Short-answer chart tasks:

- Opening Delimiter -

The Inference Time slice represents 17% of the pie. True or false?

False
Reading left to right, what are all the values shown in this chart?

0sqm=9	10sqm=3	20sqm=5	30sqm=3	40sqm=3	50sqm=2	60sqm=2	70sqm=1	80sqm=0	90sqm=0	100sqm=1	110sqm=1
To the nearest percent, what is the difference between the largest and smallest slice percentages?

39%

- Closing Delimiter -
- Opening Delimiter -

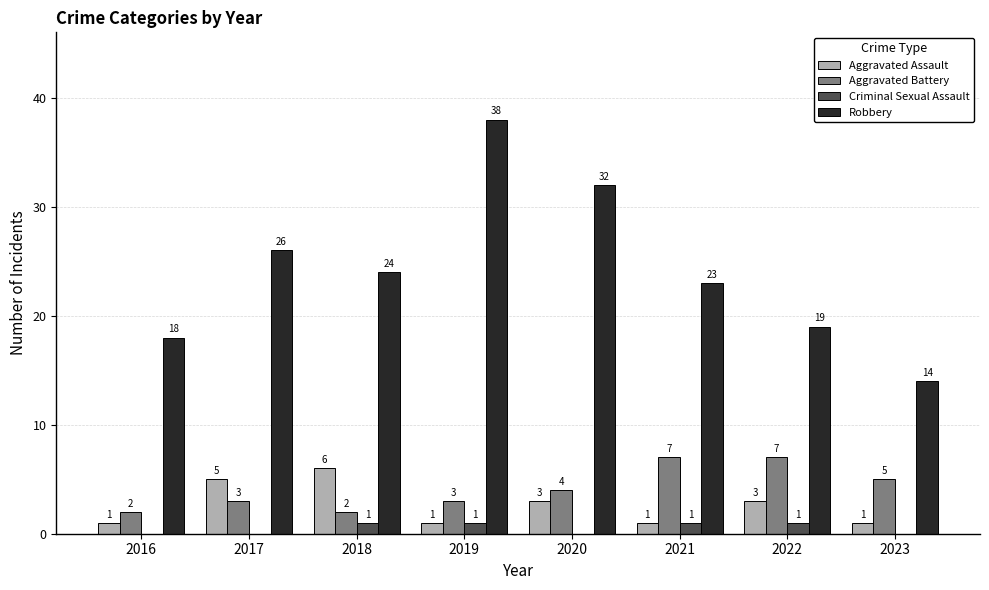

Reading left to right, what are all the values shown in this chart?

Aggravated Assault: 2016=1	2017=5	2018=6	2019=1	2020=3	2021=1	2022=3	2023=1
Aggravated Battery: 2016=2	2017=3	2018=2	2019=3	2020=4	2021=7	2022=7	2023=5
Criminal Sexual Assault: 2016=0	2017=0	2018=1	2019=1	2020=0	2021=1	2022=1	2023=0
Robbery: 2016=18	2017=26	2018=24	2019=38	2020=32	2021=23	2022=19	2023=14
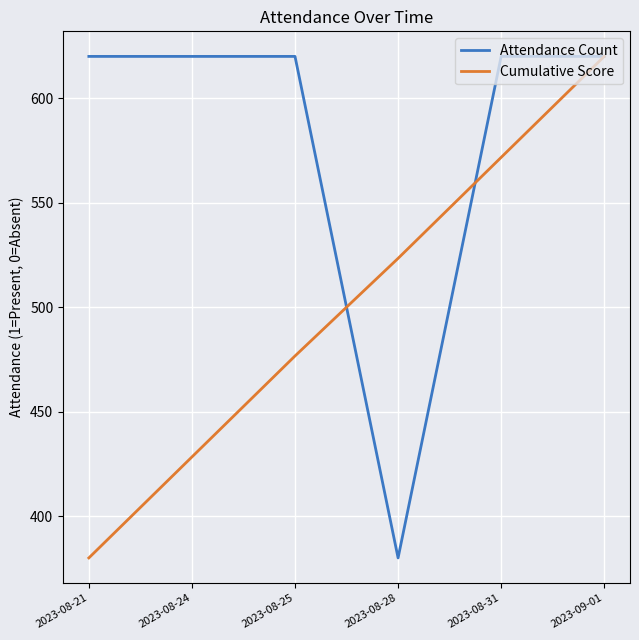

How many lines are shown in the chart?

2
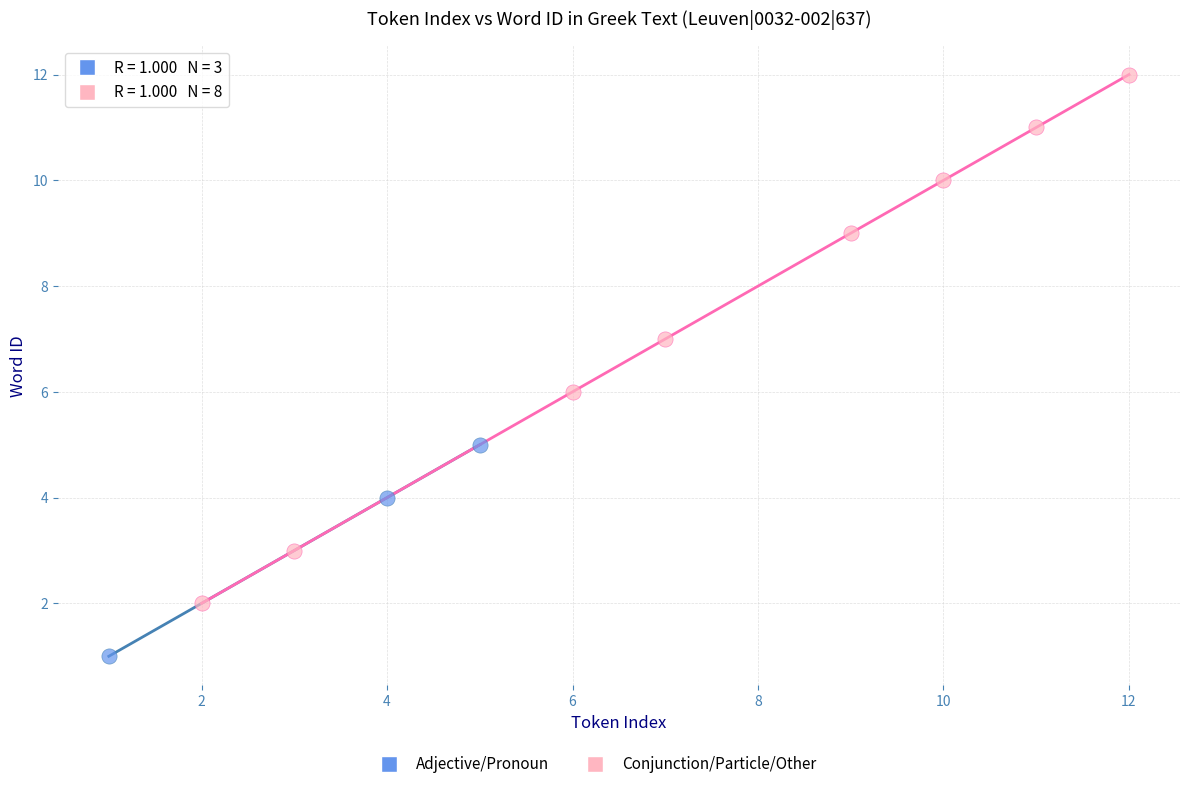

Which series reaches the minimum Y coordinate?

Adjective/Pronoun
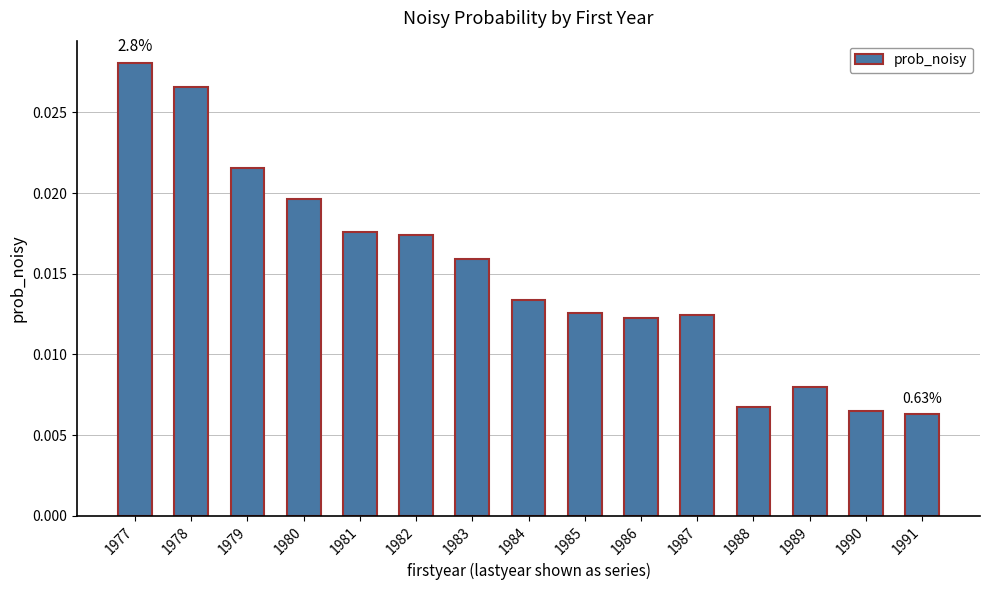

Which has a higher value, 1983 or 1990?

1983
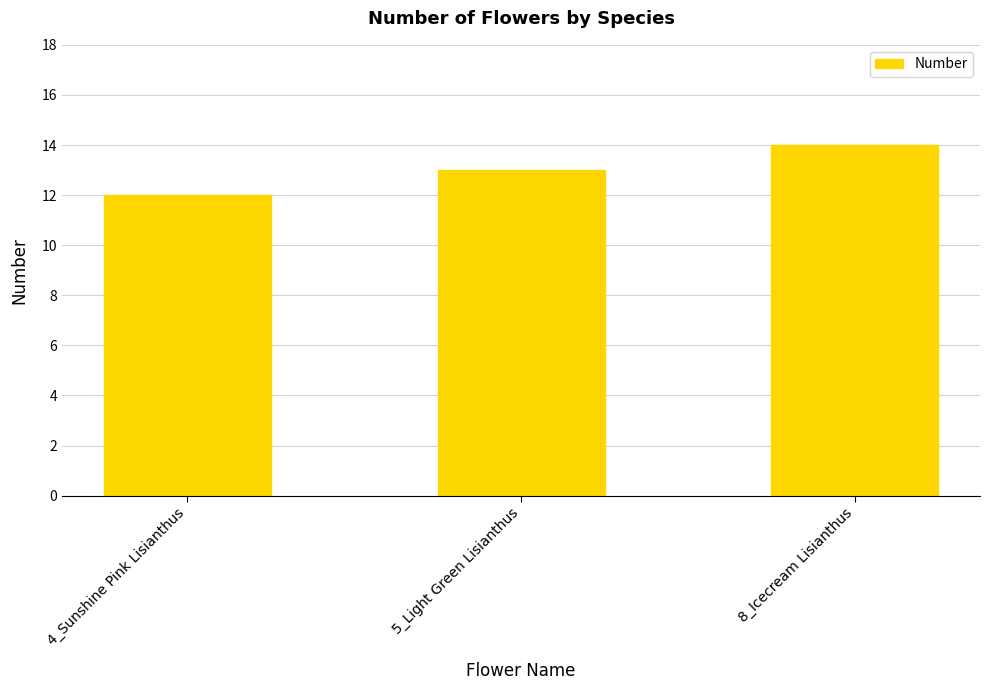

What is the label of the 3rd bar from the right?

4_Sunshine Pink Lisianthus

- Closing Delimiter -

Locate each line in the records above that contains the word "Aggravated", matching case exactly, and copy those lines.

• EXPECTED ANSWER:
Aggravated Assault: 2016=1	2017=5	2018=6	2019=1	2020=3	2021=1	2022=3	2023=1
Aggravated Battery: 2016=2	2017=3	2018=2	2019=3	2020=4	2021=7	2022=7	2023=5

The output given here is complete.